Listed records:
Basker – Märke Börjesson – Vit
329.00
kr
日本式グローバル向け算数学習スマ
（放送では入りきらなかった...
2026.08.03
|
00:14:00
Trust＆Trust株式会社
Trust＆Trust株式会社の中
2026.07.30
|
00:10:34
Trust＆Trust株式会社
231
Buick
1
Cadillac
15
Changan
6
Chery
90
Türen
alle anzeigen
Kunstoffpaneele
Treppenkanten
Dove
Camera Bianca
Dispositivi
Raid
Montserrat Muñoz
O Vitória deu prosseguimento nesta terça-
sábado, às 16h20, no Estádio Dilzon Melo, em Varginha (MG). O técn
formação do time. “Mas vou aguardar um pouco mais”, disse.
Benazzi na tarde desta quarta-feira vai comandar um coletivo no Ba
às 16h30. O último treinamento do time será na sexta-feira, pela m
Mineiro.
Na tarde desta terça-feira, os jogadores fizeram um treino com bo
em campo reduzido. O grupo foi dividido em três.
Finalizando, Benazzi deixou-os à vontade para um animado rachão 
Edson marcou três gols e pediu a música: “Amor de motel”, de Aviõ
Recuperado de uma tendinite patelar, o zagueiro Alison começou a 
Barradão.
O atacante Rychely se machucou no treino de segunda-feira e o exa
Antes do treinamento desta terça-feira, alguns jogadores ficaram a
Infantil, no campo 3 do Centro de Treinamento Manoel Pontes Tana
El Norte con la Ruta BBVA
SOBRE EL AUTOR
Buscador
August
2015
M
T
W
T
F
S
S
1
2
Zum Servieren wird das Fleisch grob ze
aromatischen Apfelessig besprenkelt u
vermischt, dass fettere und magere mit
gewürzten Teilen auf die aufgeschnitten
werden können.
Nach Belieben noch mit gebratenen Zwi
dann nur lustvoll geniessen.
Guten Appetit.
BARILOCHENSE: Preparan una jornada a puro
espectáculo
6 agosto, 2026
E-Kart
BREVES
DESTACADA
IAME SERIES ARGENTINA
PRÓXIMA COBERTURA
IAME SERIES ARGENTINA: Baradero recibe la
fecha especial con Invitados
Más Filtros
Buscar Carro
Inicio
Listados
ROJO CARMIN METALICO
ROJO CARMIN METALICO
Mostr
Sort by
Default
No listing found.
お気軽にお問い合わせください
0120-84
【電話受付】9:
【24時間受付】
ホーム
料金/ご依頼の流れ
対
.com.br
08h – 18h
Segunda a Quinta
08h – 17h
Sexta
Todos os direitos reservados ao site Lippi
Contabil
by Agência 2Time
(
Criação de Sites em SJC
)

Your objective: Your answer must be the line with "Edson marcou três" and all lines after it through the final line of the entries, copied exactly and with nothing added.

Reply to the task:
Edson marcou três gols e pediu a música: “Amor de motel”, de Aviõ
Recuperado de uma tendinite patelar, o zagueiro Alison começou a 
Barradão.
O atacante Rychely se machucou no treino de segunda-feira e o exa
Antes do treinamento desta terça-feira, alguns jogadores ficaram a
Infantil, no campo 3 do Centro de Treinamento Manoel Pontes Tana
El Norte con la Ruta BBVA
SOBRE EL AUTOR
Buscador
August
2015
M
T
W
T
F
S
S
1
2
Zum Servieren wird das Fleisch grob ze
aromatischen Apfelessig besprenkelt u
vermischt, dass fettere und magere mit
gewürzten Teilen auf die aufgeschnitten
werden können.
Nach Belieben noch mit gebratenen Zwi
dann nur lustvoll geniessen.
Guten Appetit.
BARILOCHENSE: Preparan una jornada a puro
espectáculo
6 agosto, 2026
E-Kart
BREVES
DESTACADA
IAME SERIES ARGENTINA
PRÓXIMA COBERTURA
IAME SERIES ARGENTINA: Baradero recibe la
fecha especial con Invitados
Más Filtros
Buscar Carro
Inicio
Listados
ROJO CARMIN METALICO
ROJO CARMIN METALICO
Mostr
Sort by
Default
No listing found.
お気軽にお問い合わせください
0120-84
【電話受付】9:
【24時間受付】
ホーム
料金/ご依頼の流れ
対
.com.br
08h – 18h
Segunda a Quinta
08h – 17h
Sexta
Todos os direitos reservados ao site Lippi
Contabil
by Agência 2Time
(
Criação de Sites em SJC
)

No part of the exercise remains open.